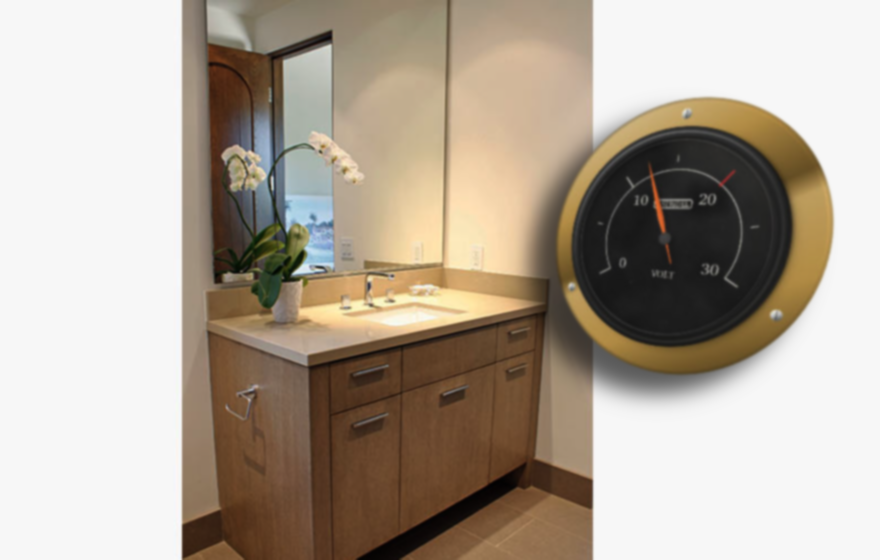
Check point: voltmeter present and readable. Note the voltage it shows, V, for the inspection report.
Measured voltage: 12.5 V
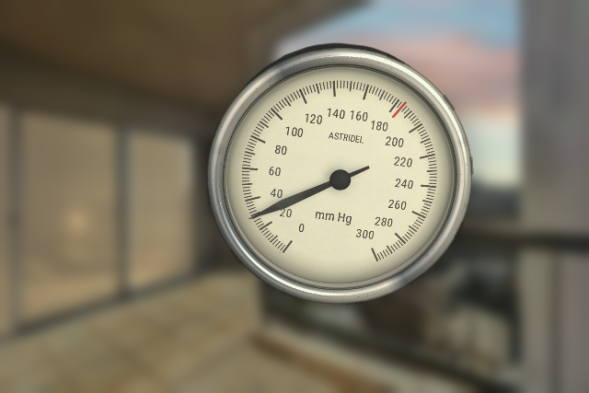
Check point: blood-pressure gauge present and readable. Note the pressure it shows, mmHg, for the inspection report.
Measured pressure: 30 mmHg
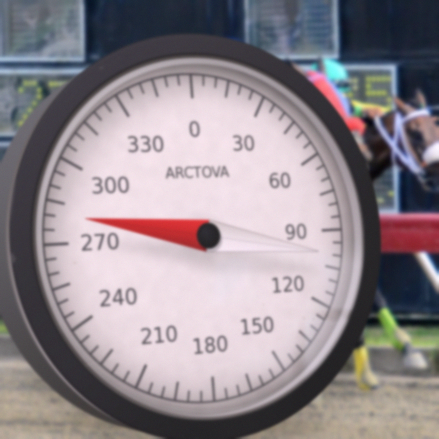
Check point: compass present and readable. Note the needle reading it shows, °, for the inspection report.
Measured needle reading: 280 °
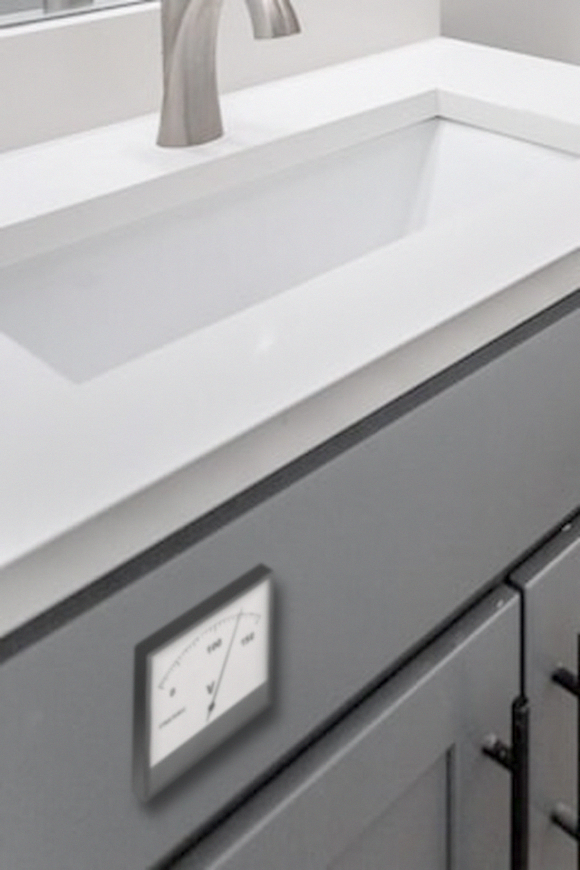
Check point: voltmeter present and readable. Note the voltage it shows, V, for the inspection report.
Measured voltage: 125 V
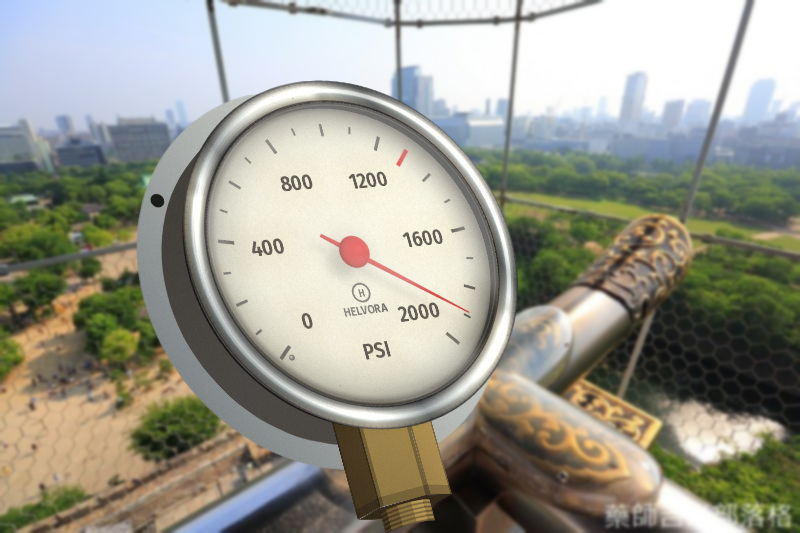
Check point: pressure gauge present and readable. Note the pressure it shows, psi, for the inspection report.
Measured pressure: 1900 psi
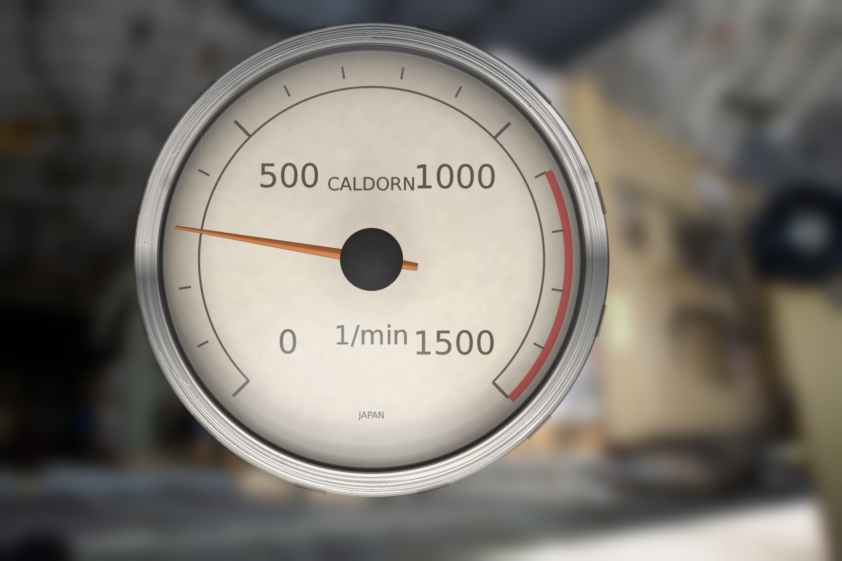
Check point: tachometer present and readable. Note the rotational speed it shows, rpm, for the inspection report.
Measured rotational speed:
--
=== Task instructions ===
Switch every "inspection report" in the material above to "maintenance log" and reproduce the lines otherwise unchanged. Leave out the pictures.

=== Your response ===
Check point: voltmeter present and readable. Note the voltage it shows, V, for the maintenance log.
Measured voltage: 12.5 V
Check point: blood-pressure gauge present and readable. Note the pressure it shows, mmHg, for the maintenance log.
Measured pressure: 30 mmHg
Check point: compass present and readable. Note the needle reading it shows, °, for the maintenance log.
Measured needle reading: 280 °
Check point: voltmeter present and readable. Note the voltage it shows, V, for the maintenance log.
Measured voltage: 125 V
Check point: pressure gauge present and readable. Note the pressure it shows, psi, for the maintenance log.
Measured pressure: 1900 psi
Check point: tachometer present and readable. Note the rotational speed it shows, rpm, for the maintenance log.
Measured rotational speed:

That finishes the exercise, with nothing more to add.